– With the goal of boosting job opportunities, workforce development and economic growth in the southwestern portion of the Commonwealth, Rep. Abby Major (R-Armstrong/Butler/Indiana) brought local businesses together to testify before the House Majority Policy Committee on Thursday.
“Our discussion centered around what is being done to help our economy thrive and what still needs to be done to ensure our continued growth,” said Major. “If we are to turn this ship around and create an atmosphere where job opportunities are abundant and the economy is healthy, we need to rid ourselves of the policies that hinder job creation and instead facilitate job growth.”
Held at the Inn at Lenape Heights in Ford City, the testifiers included:
Kurt Lipniskis, general manager at the Inn at Lenape Heights.
Ryan Bloser, owner of Ryan’s Creek House.
Scott McDowell, president and chief financial officer at BelleFlex Technologies.
Andy Bradigan, secretary/treasurer at Bradigan’s Inc.
Ryan Sprankle, owner of Sprankle’s Neighborhood Markets.
Recurring themes of testimony offered during the hearing were the need for additional employees and better partnerships between businesses and educational institutions to ensure people are trained for the types of available jobs. Additionally, the need for fairer tax policies was discussed. Federal, state and local taxes all have had an impact on corporate growth and, therefore, growth of the state.

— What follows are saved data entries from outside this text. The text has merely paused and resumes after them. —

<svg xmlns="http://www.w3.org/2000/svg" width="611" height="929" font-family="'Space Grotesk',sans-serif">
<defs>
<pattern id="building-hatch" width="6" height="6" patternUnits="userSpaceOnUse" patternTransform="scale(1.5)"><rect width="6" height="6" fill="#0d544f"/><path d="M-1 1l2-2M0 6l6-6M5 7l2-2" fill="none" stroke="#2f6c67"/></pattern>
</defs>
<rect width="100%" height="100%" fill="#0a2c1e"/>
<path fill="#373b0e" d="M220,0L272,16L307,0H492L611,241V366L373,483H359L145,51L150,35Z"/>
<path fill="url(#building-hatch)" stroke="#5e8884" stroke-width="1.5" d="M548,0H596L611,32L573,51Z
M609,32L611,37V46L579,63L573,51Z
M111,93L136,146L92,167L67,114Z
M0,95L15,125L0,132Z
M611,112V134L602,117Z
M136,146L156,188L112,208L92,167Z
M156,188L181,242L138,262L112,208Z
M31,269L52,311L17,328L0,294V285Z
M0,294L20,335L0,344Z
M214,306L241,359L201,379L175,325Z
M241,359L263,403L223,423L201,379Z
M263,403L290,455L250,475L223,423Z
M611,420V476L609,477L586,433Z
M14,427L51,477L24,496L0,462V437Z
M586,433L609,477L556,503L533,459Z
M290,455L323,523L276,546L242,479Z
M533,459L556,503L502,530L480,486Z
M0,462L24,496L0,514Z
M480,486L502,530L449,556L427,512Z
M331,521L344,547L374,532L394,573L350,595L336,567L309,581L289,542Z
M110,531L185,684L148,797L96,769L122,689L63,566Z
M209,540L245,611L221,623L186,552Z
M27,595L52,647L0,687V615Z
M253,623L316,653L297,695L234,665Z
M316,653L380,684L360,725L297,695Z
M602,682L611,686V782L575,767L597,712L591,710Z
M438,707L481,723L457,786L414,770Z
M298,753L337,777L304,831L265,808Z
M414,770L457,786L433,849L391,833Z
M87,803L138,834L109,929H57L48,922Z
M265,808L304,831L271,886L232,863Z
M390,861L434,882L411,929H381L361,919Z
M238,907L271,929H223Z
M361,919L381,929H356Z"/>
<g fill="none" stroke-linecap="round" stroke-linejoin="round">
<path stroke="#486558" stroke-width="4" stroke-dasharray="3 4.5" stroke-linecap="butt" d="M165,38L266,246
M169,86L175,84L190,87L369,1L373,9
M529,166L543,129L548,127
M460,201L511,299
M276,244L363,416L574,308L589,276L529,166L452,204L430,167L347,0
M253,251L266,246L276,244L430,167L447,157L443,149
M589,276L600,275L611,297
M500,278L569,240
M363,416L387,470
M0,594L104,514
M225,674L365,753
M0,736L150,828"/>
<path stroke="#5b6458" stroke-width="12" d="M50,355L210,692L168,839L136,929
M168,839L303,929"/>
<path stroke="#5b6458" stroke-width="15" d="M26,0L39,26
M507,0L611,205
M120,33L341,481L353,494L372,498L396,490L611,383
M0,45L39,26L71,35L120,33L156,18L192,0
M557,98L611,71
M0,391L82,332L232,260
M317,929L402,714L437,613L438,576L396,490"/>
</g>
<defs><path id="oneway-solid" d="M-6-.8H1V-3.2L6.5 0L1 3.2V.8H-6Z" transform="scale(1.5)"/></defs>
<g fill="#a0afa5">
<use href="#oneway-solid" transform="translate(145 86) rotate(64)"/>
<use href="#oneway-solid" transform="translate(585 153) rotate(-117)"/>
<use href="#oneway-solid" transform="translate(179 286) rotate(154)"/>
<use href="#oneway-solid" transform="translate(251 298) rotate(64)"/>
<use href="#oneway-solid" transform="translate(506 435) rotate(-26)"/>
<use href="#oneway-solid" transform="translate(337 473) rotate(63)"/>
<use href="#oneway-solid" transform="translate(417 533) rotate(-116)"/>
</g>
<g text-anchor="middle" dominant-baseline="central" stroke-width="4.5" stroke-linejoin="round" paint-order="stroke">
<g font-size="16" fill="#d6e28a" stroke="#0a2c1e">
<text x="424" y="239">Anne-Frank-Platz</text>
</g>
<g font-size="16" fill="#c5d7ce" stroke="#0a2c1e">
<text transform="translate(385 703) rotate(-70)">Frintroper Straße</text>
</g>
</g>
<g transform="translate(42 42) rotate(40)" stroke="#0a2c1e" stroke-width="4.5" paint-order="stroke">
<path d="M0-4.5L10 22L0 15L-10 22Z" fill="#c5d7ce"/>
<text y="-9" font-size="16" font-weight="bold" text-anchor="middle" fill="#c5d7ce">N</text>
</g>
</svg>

Lipniskis noted that his business is making a positive recovery since the pandemic, but more must be done. “The cost of goods has in many cases doubled,” he said. “The restaurant and banquet industry operated on very small margins. Most privately owned businesses cannot survive with their costs going up 10% to 30 % and at the same time not having the ability to increase prices to cover the difference.
Other testifiers, such as Bloser, added that businesses and people need to be free of barriers of entry from government and be able to engage and create markets. “Competition is extremely beneficial to capitalism, driving innovation, research and investment, and helping to enhance and develop new markets,” he said. “Pennsylvania creates barriers in two lenses – regulation and taxes. In addition, the state needs to focus on programs that encourage marketable skills, education and the development of business.”
“We must bolster our small businesses, the prime generator of jobs in our region and the Commonwealth,” said Major. “It is in our best interest to keep the economy healthy by creating an encouraging environment for businesses. State government must reform the way it operates to make it easier for businesses to expand and hire employees by lowering tax rates, giving tax incentives and providing grants, loans and disbursements. The purpose of this hearing is to find out what these successful entrepreneurs need from us.”
“I want to thank Rep. Major for hosting the Policy Committee in Armstrong County and giving us the opportunity to speak with local employers about the issues that matter most to them,” said House Majority Policy Committee Chairman Martin Causer (R-Cameron/McKean/Potter). “We are not fully out of the woods yet; however, businesses in southwestern Pennsylvania are making a nice recovery after the pandemic. We need to help facilitate new businesses, new industries, new jobs and new skills that will propel us into the future.”
The 60th Legislative District includes Bethel, Boggs, Burrell, Cadogan, East Franklin, Gilpin, Kiskiminetas, Kittanning, Manor, North Buffalo, Rayburn, South Bend, South Buffalo, Valley and West Franklin townships and the boroughs of Applewold, Ford City, Ford Cliff, Freeport, Kittanning, Manorville, North Apollo, West Kittanning and Worthington in Armstrong County; Buffalo and Winfield townships in Butler County and Blacklick, Conemaugh and Young townships in Indiana County.